The auto racer hears all sorts of noises as
the car gets driven to the grid. Anxiety becomes obvious. Will
the car make it to the chequered flag? For the concourse
entrant, this anxiety is mirrored on the way to the concourse
judging arena. Every taxi cab looks like a competitor from
“Days of Thunder” and every stone on the road looks ready to
cannon into the unchipped (brand new) windshield. With my
chemist and his Jaguar, he made it unscathed to the judging area
but as he opened his door to get out, the passenger in the car
next to him did the same thing. The resulting contact was to
lose him 2 1/2 points in the section called “Straightness of
Exterior Panels”.
However, he did win the Concourse, both for
XJS and overall best Jaguar that year with a score of 598 points
from a possible of 650. The effort had taken thousands of
dollars and 400 hours of the chemist’s time. Was it really
worth the time and money spent? The answer is probably the
meaning of life or the riddle of the universe, but my chemist
said it best when he penned the following four lines to finish
this article.
“Why do I concourse, instead of pit-crewing
it?
Why polish and paint and keep screwing and
gluing it?
And loving and hating and laughing and rueing
it?
If I knew why I did it, I’d probably stop doing it!”
The rumour mongers have it that when the new
season gets underway, Heinz-Harry Frentzen will be driving for
Orange Arrows this year. Apparently, somebody has also been
going through his bank books and says that H-HF was on 6 million
pounds last year at Jordan, but at Arrows he will be scarcely
making ends meet, getting only 450,000 British pounds per year,
or otherwise expressed as 1,232 British pounds a day (that’s
about 28 million baht annually, or in monthly salary terms, 2.3
million baht, or a trifling 76,000 baht a day in the bank).
Now while I have been crazily passionate
about motor racing most of my life, almost half a million quid
is still far too much of an annual salary.

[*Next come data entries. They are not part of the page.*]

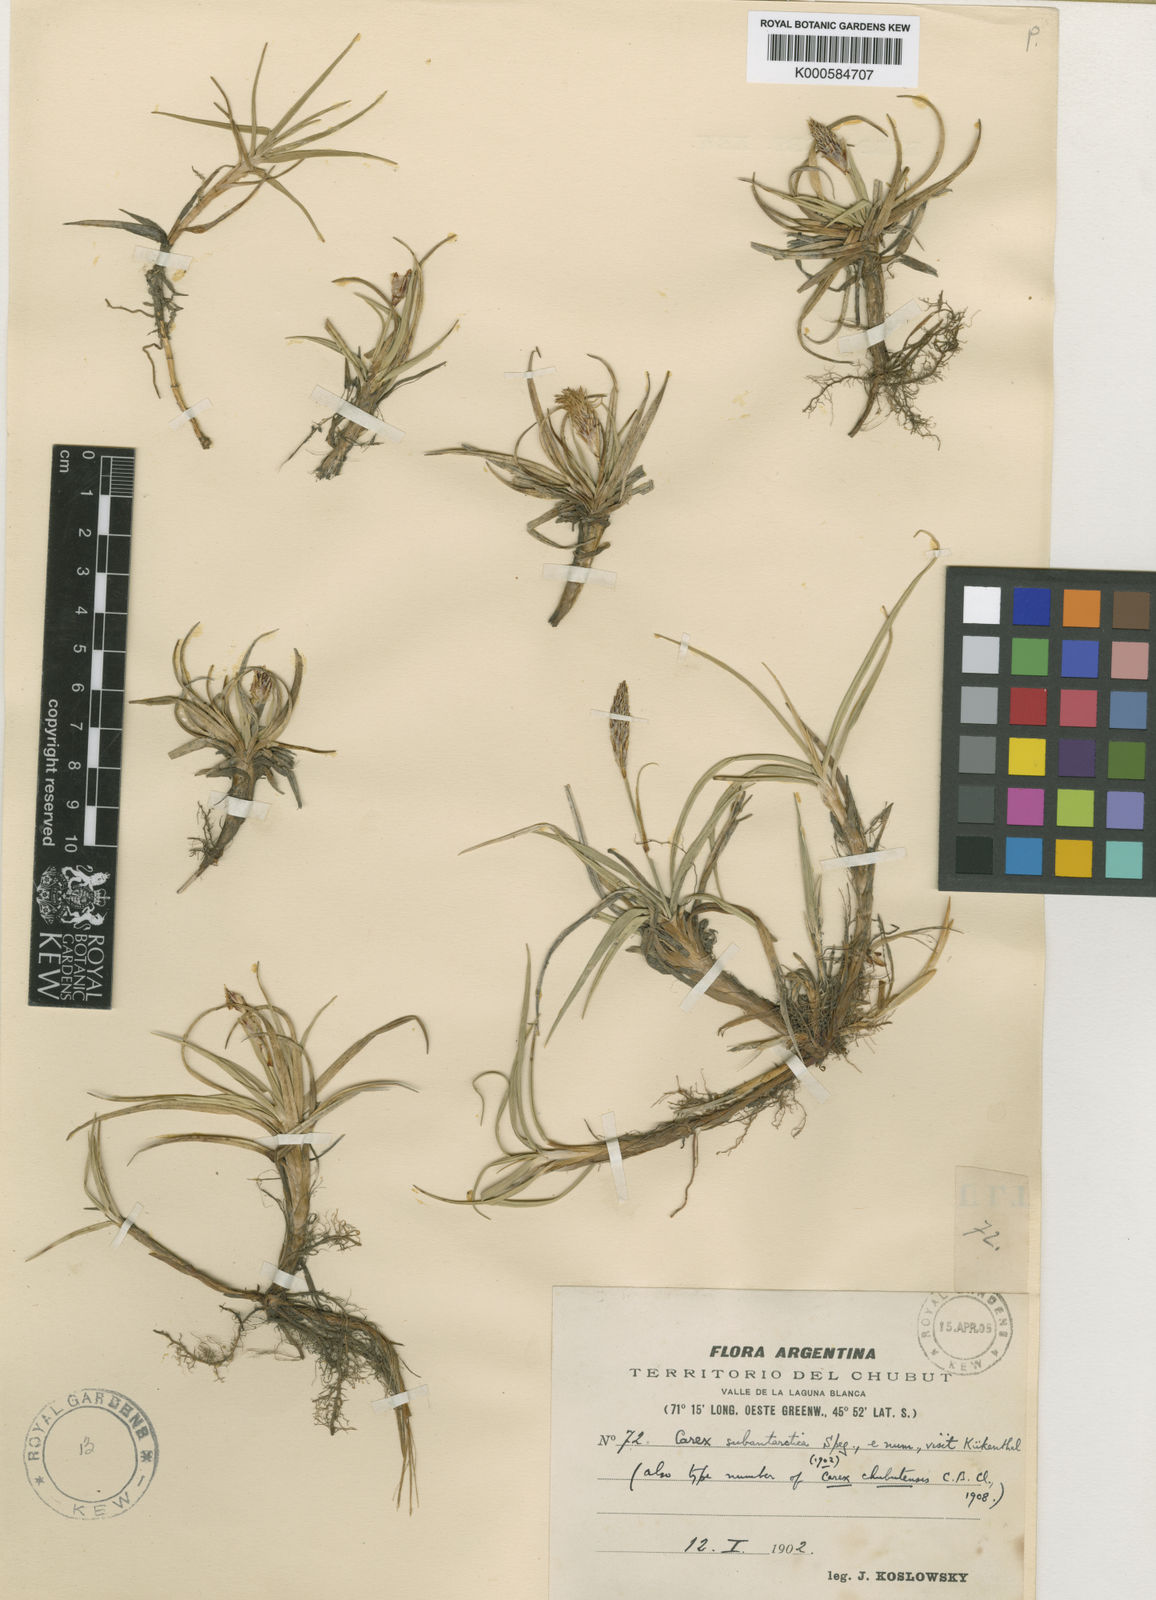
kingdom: Plantae
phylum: Tracheophyta
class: Liliopsida
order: Poales
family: Cyperaceae
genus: Carex
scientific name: Carex setifolia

Motor racing is a
personal selfish passion - driving F1 cars does nothing to help
the oppressed, the needy or elevate the standards in the world,
so why the big money? Schumi, the best driver around by far,
makes over 50 million dollars a year. This is obscene! I’m
sorry, you cannot justify this in any way. The best brain
surgeon in the world gets nowhere that sort of money, despite
around a dozen years training and the making of life or death
decisions for other people. So the race driver “risks” his
own life. So? It is his choice and not one that should be
rewarded in his bank account.
That reminds me of the tale about the brain surgeon whose
toilet blocked one day. He rang the emergency plumber who came
over and fixed it in 10 minutes. “That’ll be $500,” said
the plumber. “Goodness me,” said the brain surgeon, “Not
even I as a brain surgeon makes that kind of money.”
“Neither could I, when I was one,” replied the plumber!